Compensation Controversy, Continued

In light of continued strong investment returns (see "Endowment Gains: Last Hurrah?" November-December 2004, page 56), the Harvard Management Company (HMC) investment professionals who contributed most significantly to the University's fisc again earned commensurately significant bonuses in the fiscal year ended last June 30. Domestic bond-fund manager David R. Mittelman was paid salary, benefits, and bonus totaling $25.4 million; Maurice Samuels, responsible for foreign bonds, received $25.3 million. Their even higher earnings in the fiscal year ended June 30, 2003, prompted debate about the appropriateness of HMC's compensation formula, the most cost-effective way to maximize Harvard's endowment returns, and broad questions about rewards for service within a nonprofit enterprise (see "'Extraordinary' Bonuses," March-April 2004, page 69).

The Top Tier
Manager '04 Payout*   Performance**   '03 Payout*   Performance**  
David R. Mittleman
(Domestic bonds)
$25.4 9.2% vs. (3.4%) $34.1 31.1% vs. 17.3%
Maurice Samuels
(Foreign bonds)
$25.3 17.5% vs. 7.6% $35.1 52.4% vs. 18.0%
Jeffrey B. Larson
(Foreign equity)
$8.1 40.6% vs. 32.6% $17.3 (2.8%) vs. (6.2%)
Jack R. Meyer
(HMC President)
$7.2 21.1% vs. 16.4% $6.9 12.5% vs. 8.3%
*Payout data are in millions of dollars, for the fiscal year ended June 30.
**Performance data are the annual rate or return in each endowment portfolio manager's area versus the rate of return for the assets used as the benchmark for that investment class.
For Meyer, the rate of return is performance for the endowment overall, compared to the benchmark returns on the endowment's "Policy Portfolio" weighted among all asset classes.

In an interview, HMC president Jack R. Meyer attributed "almost all the difference" in the two money managers' compensation from 2003 to 2004 to performance (see chart). Fiscal-year 2004 results, he said, "were spectacular but somewhat less spectacular than in 2003." In 2004, the domestic bond portfolio achieved a return 12.6 percentage points ahead of its benchmark; in the prior year, the HMC funds returned 13.8 percentage points more than market results. In foreign bonds, the 2004 return was 9.9 percentage points better than the market, compared to a remarkable 34.4 percentage point margin in the prior year.

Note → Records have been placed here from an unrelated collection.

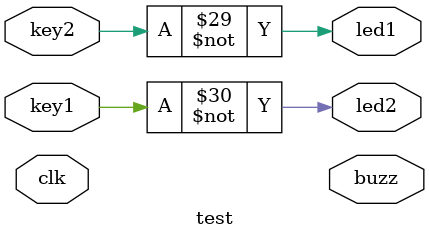
<source format=v>
module test(clk,led1,led2,buzz,key1, key2);
input clk, key1, key2;
output reg buzz;
output  led1,led2;

//定义音符时序周期数
localparam			M0 	= 98800,
M1	= 95600,
M2	= 85150,
M3	= 75850,
M4	= 71600,
M5  = 63750,
M6	= 56800,
M7	= 50600;
//信号定义
reg		[16:0]		cnt0		;	//计数每个音符对应的时序周期
reg		[10:0]		cnt1		;	//计数每个音符重复次数
reg		[5 :0]		cnt2		;	//计数曲谱中音符个数
reg		[16:0]		pre_set		;	//预装载值
wire	[16:0]		pre_div		;	//占空比
reg		[10:0]		cishu		;	//定义不同音符重复不同次数
wire	[10:0]		cishu_div	;	//音符重复次数占空比
reg 				flag		;	//歌曲种类标志：0小星星，1两只老虎
reg		[5 :0]		YINFU		;	//定义曲谱中音符个数
//歌曲种类标志位
always @(posedge clk or negedge rst_n) begin
if(!rst_n) begin
flag <= 1'b0;
end
else if(press) begin
flag <= ~flag;
end
end
//重设音符的个数
always @(posedge clk or negedge rst_n) begin
if(!rst_n)
YINFU <= 48;
else if(flag == 1'b1)
YINFU <= 36;
else
YINFU <= 48;
end
//计数每个音符的周期，也就是表示音符的一个周期
always @(posedge clk or negedge rst_n) begin
if(!rst_n) begin
cnt0 <= 0;
end
else if(press)
cnt0 <= 0;
else begin
if(cnt0 == pre_set - 1)
cnt0 <= 0;
else
cnt0 <= cnt0 + 1;
end
end
//计数每个音符重复次数，也就是表示一个音符的响鸣持续时长
always @(posedge clk or negedge rst_n) begin
if(!rst_n) begin
cnt1 <= 0;
end
else if(press)
cnt1 <= 0;
else begin
if(cnt0 == pre_set - 1)begin
if(cnt1 == cishu)
cnt1 <= 0;
else
cnt1 <= cnt1 + 1;
end
end
end
//计数有多少个音符，也就是曲谱中有共多少个音符
always @(posedge clk or negedge rst_n) begin
if(!rst_n) begin
cnt2 <= 0;
end
else if(press)
cnt2 <= 0;
else begin
if(cnt1 == cishu && cnt0 == pre_set - 1) begin
if(cnt2 == YINFU - 1) begin
cnt2 <= 0;
end
else
cnt2 <= cnt2 + 1;
end
end
end
//定义音符重复次数
always @(*) begin
case(pre_set)
M0:cishu = 242;
M1:cishu = 250;
M2:cishu = 281;
M3:cishu = 315;
M4:cishu = 334;
M5:cishu = 375;
M6:cishu = 421;
M7:cishu = 472;
endcase
end

//曲谱定义
always @(*) begin
begin
case(cnt2)	//小星星歌谱
0 : pre_set = M1;
1 : pre_set = M1;
2 : pre_set = M5;
3 : pre_set = M5;
4 : pre_set = M6;
5 : pre_set = M6;
6 : pre_set = M5;
7 : pre_set = M0;
8 : pre_set = M4;
9 : pre_set = M4;
10: pre_set = M3;
11: pre_set = M3;
12: pre_set = M2;
13: pre_set = M2;
14: pre_set = M1;
15: pre_set = M0;
16: pre_set = M5;
17: pre_set = M5;
18: pre_set = M4;
19: pre_set = M4;
20: pre_set = M3;
21: pre_set = M3;
22: pre_set = M2;
23: pre_set = M0;
24: pre_set = M5;
25: pre_set = M5;
26: pre_set = M4;
27: pre_set = M4;
28: pre_set = M3;
29: pre_set = M3;
30: pre_set = M2;
31: pre_set = M0;
32: pre_set = M1;
33: pre_set = M1;
34: pre_set = M5;
35: pre_set = M5;
36: pre_set = M6;
37: pre_set = M6;
38: pre_set = M5;
39: pre_set = M0;
40: pre_set = M4;
41: pre_set = M4;
42: pre_set = M3;
43: pre_set = M3;
44: pre_set = M2;
45: pre_set = M2;
46: pre_set = M1;
47: pre_set = M0;
endcase
end

end





assign led1=~key2;
assign led2=~key1;


endmodule

</source>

Beyond the results in the portfolios the managers oversee directly, their compensation is affected by the results of other managers in their investment teams, Meyer said. Those factors, and the change in value of bonuses awarded in prior years (which appreciate or decline in line with the performance of the endowment itself, and are paid out contingent on the managers' own continued superior performance) determine the annual compensation paid. Changes in HMC's formula "at the high end," instituted after the record payments in fiscal year 2003, had only a "very minor" effect on the 2004 awards, he said.

A group of College alumni who had objected to the fiscal year 2003 payments reiterated their critique this year. A statement for the group released by William Strauss '69 dismissed the notion that the bonuses were "fair market" compensation and argued that "the money belonging to a university should not be treated like individual or corporate funds, and that top-quality fund managers can be hired and retained for far less than $25 million apiece."

In an indication of the vast difference in perspective between these critics and some money-management professionals, Boston Globe financial columnist Steve Bailey, AMP '94, published a mock help-wanted ad circulating among hedge-fund managers following the news that Meyer was leaving HMC. The ad, for an "extremely experienced investment professional," specified that applicants "should be interested in taking a 90 percent pay cut from their current, extraordinarily successful private-sector careers in exchange for public disclosure of their compensation."